Expect to pay more for postage in 2006-and possibly 2007.
The Postal Service has begun the process to raise its 2006 rates. Last week, the Postal Board of Governors told agency managers to begin preparing to file a case for a rate increase with the Postal Rate Commission.
Some members of the mailing industry fear that next year's rate increase will be followed by another in 2007.
Postal Service CFO Richard Strasser said he expects the agency will earn $1 billion in net income this year and break even next year. Mail volume was strong in the first quarter, due in part to catalog mailings and direct marketing by financial services companies.
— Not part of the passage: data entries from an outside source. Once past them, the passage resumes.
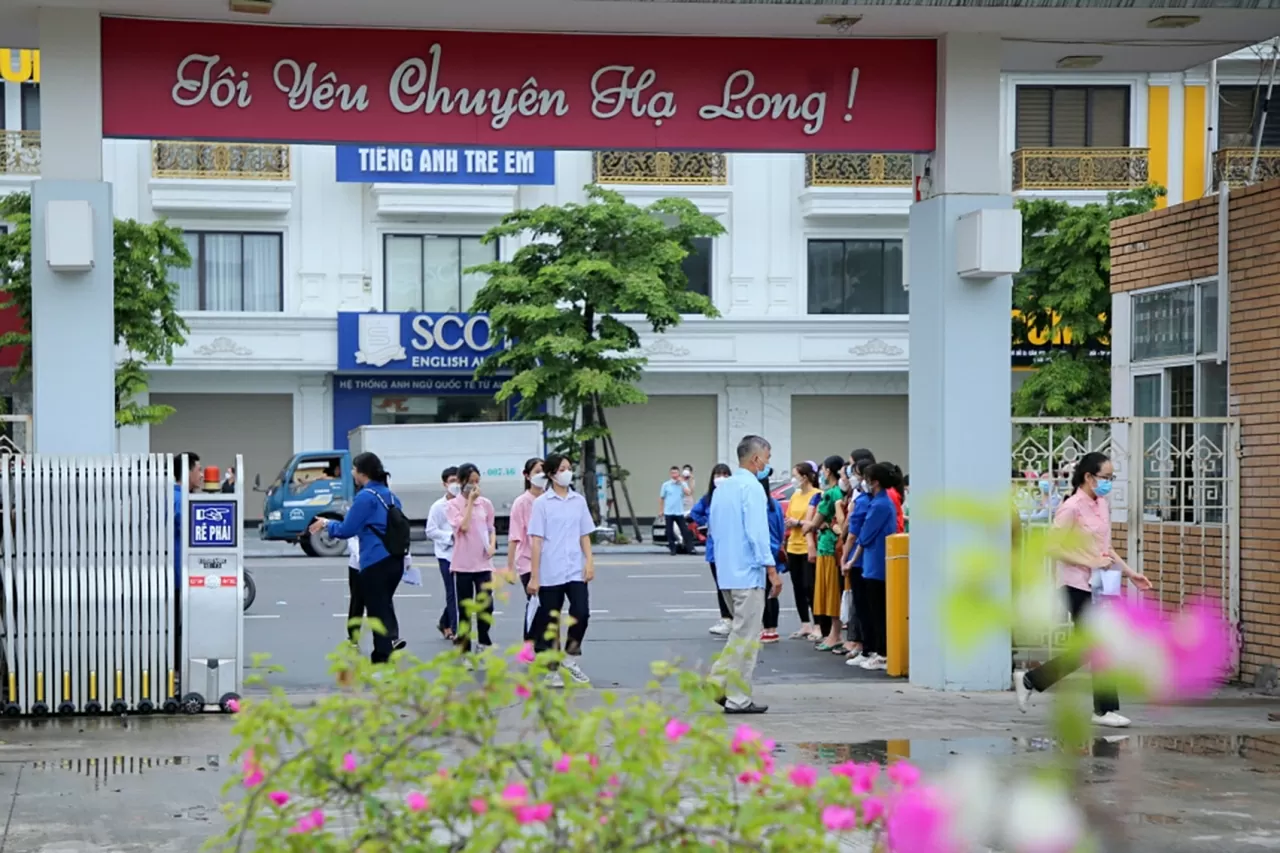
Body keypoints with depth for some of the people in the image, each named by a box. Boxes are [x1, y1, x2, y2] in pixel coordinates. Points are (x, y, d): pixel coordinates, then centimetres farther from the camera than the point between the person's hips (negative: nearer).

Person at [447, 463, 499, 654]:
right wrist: (470, 501, -14)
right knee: (464, 609, 4)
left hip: (483, 563, 2)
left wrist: (492, 544, -3)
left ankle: (484, 644, 16)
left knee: (486, 606, -3)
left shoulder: (485, 503, 7)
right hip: (463, 564, -2)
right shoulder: (454, 504, -4)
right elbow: (463, 526, -19)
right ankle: (465, 652, 12)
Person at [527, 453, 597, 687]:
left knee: (581, 613, -11)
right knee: (550, 621, 5)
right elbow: (536, 541, -6)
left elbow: (585, 535, 12)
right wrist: (534, 576, -8)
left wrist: (590, 562, -1)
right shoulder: (542, 503, -4)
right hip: (550, 573, -3)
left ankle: (571, 657, 12)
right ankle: (552, 669, 17)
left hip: (575, 571, 3)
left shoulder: (579, 501, 8)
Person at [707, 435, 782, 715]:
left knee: (742, 631, 19)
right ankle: (738, 699, 3)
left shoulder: (722, 487, 12)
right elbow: (757, 532, -19)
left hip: (726, 571, 8)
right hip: (748, 571, -8)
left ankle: (718, 682, 11)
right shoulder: (751, 487, -14)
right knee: (746, 636, -1)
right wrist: (772, 570, -16)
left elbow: (713, 528, 18)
But unlike most postal rate increases, this one won't pay for operating expenses. Rather, the rate hike will cover $3.1 billion the Postal Service is required to put into escrow in 2006. If the Postal Service did not have this obligation, rates would stay at their current levels for at least another year, Strasser said.
Industry experts estimate that rates will need to rise 5.5 to 6 percent to cover the $3.1 billion. Thanks to strong first- and second-quarter financial results, this is lower than some forecasts, which predicted 2006 rate increases of 10 percent or more.
"But the speculation is that a year later, they might have to file another case to ask for further funds to pay for operating expenses," said Kate Muth, vice president of the Association for Postal Commerce.
Strasser said the Postal Service is moving toward more frequent, but smaller, rate increases, at least for commercial postage. In the past, the Postal Service has raised rates every three years. The agency operates on a break-even basis, and the idea behind the three-year system is to earn money the first year, break even the second and lose money the third. "It is a shock to the industry when they get one large rate increase every three years," Strasser said.
The escrow requirement was included in the 2003 Postal Civil Service Retirement System Funding Reform Act. The Postal Service had discovered that it was over-funding its pension obligations. It was allowed to use the first three years' savings for expenses and debt, but starting in 2006, the money is supposed to go into escrow until Congress approves a plan for the funds, which it has not yet done.
The escrow funds appear as an asset on the Treasury Department's balance sheet. In March, 2004, Treasury Secretary John Snow said the Bush administration would support releasing the funds only if it could be done in a deficit-neutral way. Members of the mailing industry call the rate hike to cover the escrow requirement a "stamp tax."
If Congress were able to pass a law releasing the funds, the rate increase could be avoided. But such a measure was part of a major Postal Service overhaul bill that did not pass last year.
"I believe that the House and Senate leaders who've been working on this the last seven years are going to continue working on this, and they should," said Neal Denton, executive director of the Alliance of Nonprofit Mailers. "But we've been working on postal reform over a dozen years. I don't think there's any such thing as speedy enactment of postal reform."